Required work: Lines before the one containing "encourages a" are left out; output the rest of the data exactly, through the final line.

Input material:
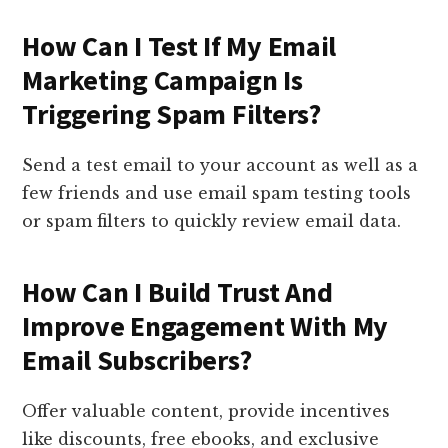
How Can I Test If My Email
Marketing Campaign Is
Triggering Spam Filters?
Send a test email to your account as well as a
few friends and use email spam testing tools
or spam filters to quickly review email data.
How Can I Build Trust And
Improve Engagement With My
Email Subscribers?
Offer valuable content, provide incentives
like discounts, free ebooks, and exclusive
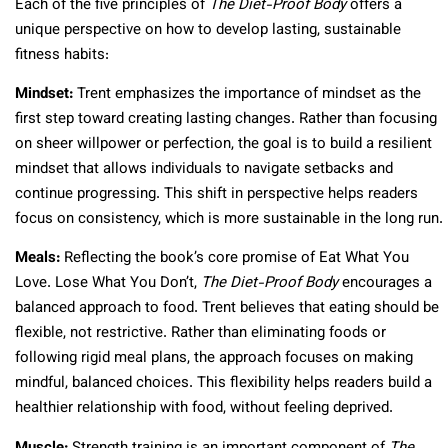
Each of the five principles of
The Diet-Proof Body
offers a
unique perspective on how to develop lasting, sustainable
fitness habits:
Mindset:
Trent emphasizes the importance of mindset as the
first step toward creating lasting changes. Rather than focusing
on sheer willpower or perfection, the goal is to build a resilient
mindset that allows individuals to navigate setbacks and
continue progressing. This shift in perspective helps readers
focus on consistency, which is more sustainable in the long run.
Meals:
Reflecting the book’s core promise of Eat What You
Love. Lose What You Don’t,
The Diet-Proof Body
encourages a
balanced approach to food. Trent believes that eating should be
flexible, not restrictive. Rather than eliminating foods or
following rigid meal plans, the approach focuses on making
mindful, balanced choices. This flexibility helps readers build a
healthier relationship with food, without feeling deprived.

Task response:
encourages a
balanced approach to food. Trent believes that eating should be
flexible, not restrictive. Rather than eliminating foods or
following rigid meal plans, the approach focuses on making
mindful, balanced choices. This flexibility helps readers build a
healthier relationship with food, without feeling deprived.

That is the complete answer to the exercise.